Dubai Moonlight Classic

Tournament information
- Location: Dubai, United Arab Emirates
- Established: 2006
- Courses: Emirates Golf Club (Faldo course)
- Par: 72
- Length: 6,274 yards (5,737 m)
- Tour: Ladies European Tour
- Format: Stroke play
- Prize fund: €260,000
- Month played: October

Tournament record score
- Aggregate: 267 Shanshan Feng (2012) 267 Shanshan Feng (2015)
- To par: −21 as above

Current champion
- Bronte Law

= Dubai Moonlight Classic =

The Dubai Moonlight Classic is a professional golf tournament on the Ladies European Tour (LET). The event was played for the first time in October 2006. Its prize fund of €500,000 made it the fourth most valuable tournament on the LET. Between 2009 and 2020, Swiss luxury watch company Omega was the tournament's title sponsor. Promoted and organised by Golf In Dubai, the tournament is played on the Faldo course at Emirates Golf Club, which also hosts the Dubai Desert Classic on the men's European Tour.

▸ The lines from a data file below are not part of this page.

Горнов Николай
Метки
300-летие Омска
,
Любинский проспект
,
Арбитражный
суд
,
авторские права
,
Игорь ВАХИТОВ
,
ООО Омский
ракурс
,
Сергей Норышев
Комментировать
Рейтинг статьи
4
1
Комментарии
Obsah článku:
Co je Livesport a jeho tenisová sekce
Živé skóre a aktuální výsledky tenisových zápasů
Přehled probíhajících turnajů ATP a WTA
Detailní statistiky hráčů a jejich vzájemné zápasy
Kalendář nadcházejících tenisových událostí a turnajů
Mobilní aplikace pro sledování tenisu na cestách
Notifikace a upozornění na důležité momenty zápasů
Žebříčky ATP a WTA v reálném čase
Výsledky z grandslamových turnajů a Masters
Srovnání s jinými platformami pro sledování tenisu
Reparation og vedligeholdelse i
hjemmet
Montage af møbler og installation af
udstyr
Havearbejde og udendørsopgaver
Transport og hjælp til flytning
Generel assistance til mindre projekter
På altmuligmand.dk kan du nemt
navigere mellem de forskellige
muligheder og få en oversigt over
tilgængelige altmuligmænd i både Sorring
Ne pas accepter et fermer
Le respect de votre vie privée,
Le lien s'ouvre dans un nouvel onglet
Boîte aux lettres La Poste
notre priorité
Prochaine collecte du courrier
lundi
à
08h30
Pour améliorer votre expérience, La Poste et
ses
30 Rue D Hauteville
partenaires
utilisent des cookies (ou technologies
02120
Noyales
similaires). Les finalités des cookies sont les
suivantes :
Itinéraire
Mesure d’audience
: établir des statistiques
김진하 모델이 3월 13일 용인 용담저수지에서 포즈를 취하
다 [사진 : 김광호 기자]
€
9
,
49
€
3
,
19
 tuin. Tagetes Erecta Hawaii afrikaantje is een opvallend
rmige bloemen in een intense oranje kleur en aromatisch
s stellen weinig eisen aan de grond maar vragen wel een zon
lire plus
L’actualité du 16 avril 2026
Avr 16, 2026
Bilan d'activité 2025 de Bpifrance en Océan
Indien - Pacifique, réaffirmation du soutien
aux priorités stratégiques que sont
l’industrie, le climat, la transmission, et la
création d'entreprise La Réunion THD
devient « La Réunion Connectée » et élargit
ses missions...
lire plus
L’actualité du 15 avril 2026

Annika Sörenstam won the event the first two times it was played. Sörenstam beat out Karrie Webb in 2006, and in 2007 defeated Iben Tinning by two shots. The 2008 event, which was Sörenstam's final tournament before her retirement, was won by Germany's Anja Monke. The 2016 event was shortened to 54 holes when during the morning session of the first round. Maximilian Zechmann collapsed on the 13th hole (fourth hole for Anne-Lise Caudal, whom he was caddie at the tournament), dying in the hospital a short time later.

==Winners==

| Year | Dates | Champion | Country | Score | To par | Margin of victory | Purse (€) | Winner's share (€) |
Dubai Moonlight Classic
| 2021 | 27–29 Oct | Bronte Law | England | 68-69-64=201 | −15 | 1 stroke | 260,000 | 36,736 |
Omega Dubai Moonlight Classic
| 2020 | 4–6 Nov | Minjee Lee | Australia | 72-65-69=206 | −10 | Playoff | 260,000 | 36,267 |
| 2019 | 1–3 May | Nuria Iturrioz | Spain | 67-68-71=206 | −10 | 1 stroke | US$285,000 | US$37,500 |
Omega Dubai Ladies Classic
| 2018 | No tournament |  |  |  |  |  |  |  |
| 2017 | 6–9 Dec | Angel Yin | United States | 70-71-65-67=273 | −15 | Playoff | 500,000 | 75,000 |
Omega Dubai Ladies Masters
| 2016 | 7–10 Dec | Shanshan Feng (4) | China | 72-70-64=206^ | −10 | 2 strokes | 500,000 | 75,000 |
| 2015 | 9–12 Dec | Shanshan Feng (3) | China | 67-67-67-66=267 | −21 | 12 strokes | 500,000 | 75,000 |
| 2014 | 10–13 Dec | Shanshan Feng (2) | China | 66-67-66-70=269 | −19 | 5 strokes | 500,000 | 75,000 |
| 2013 | 4–7 Dec | Pornanong Phatlum | Thailand | 68-70-69-66=273 | −15 | 1 stroke | 500,000 | 75,000 |
| 2012 | 5–8 Dec | Shanshan Feng | China | 66-65-67-69=267 | −21 | 5 strokes | 500,000 | 75,000 |
| 2011 | 14–17 Dec | Lexi Thompson | United States | 70-66-70-67=273 | −15 | 4 strokes | 500,000 | 75,000 |
| 2010 | 8–11 Dec | Iben Tinning | Denmark | 70-69-69-69=277 | −11 | 2 strokes | 500,000 | 75,000 |
| 2009 | 9–12 Dec | In-Kyung Kim | South Korea | 70-65-67-68=270 | −18 | 3 strokes | 500,000 | 75,000 |
Dubai Ladies Masters
| 2008 | 11–14 Dec | Anja Monke | Germany | 68-71-68-68=275 | −13 | 3 strokes | 500,000 | 75,000 |
| 2007 | 16–19 Dec | Annika Sörenstam (2) | Sweden | 70-70-68-70=278 | −10 | 2 strokes | 500,000 | 75,000 |
| 2006 | 26–29 Oct | Annika Sörenstam | Sweden | 65-68-68-69=270 | −18 | 6 strokes | 500,000 | 75,000 |

^ Shortened to 54 holes following first-round incident involving Anne-Lise Caudal, whose caddie died on her fourth hole.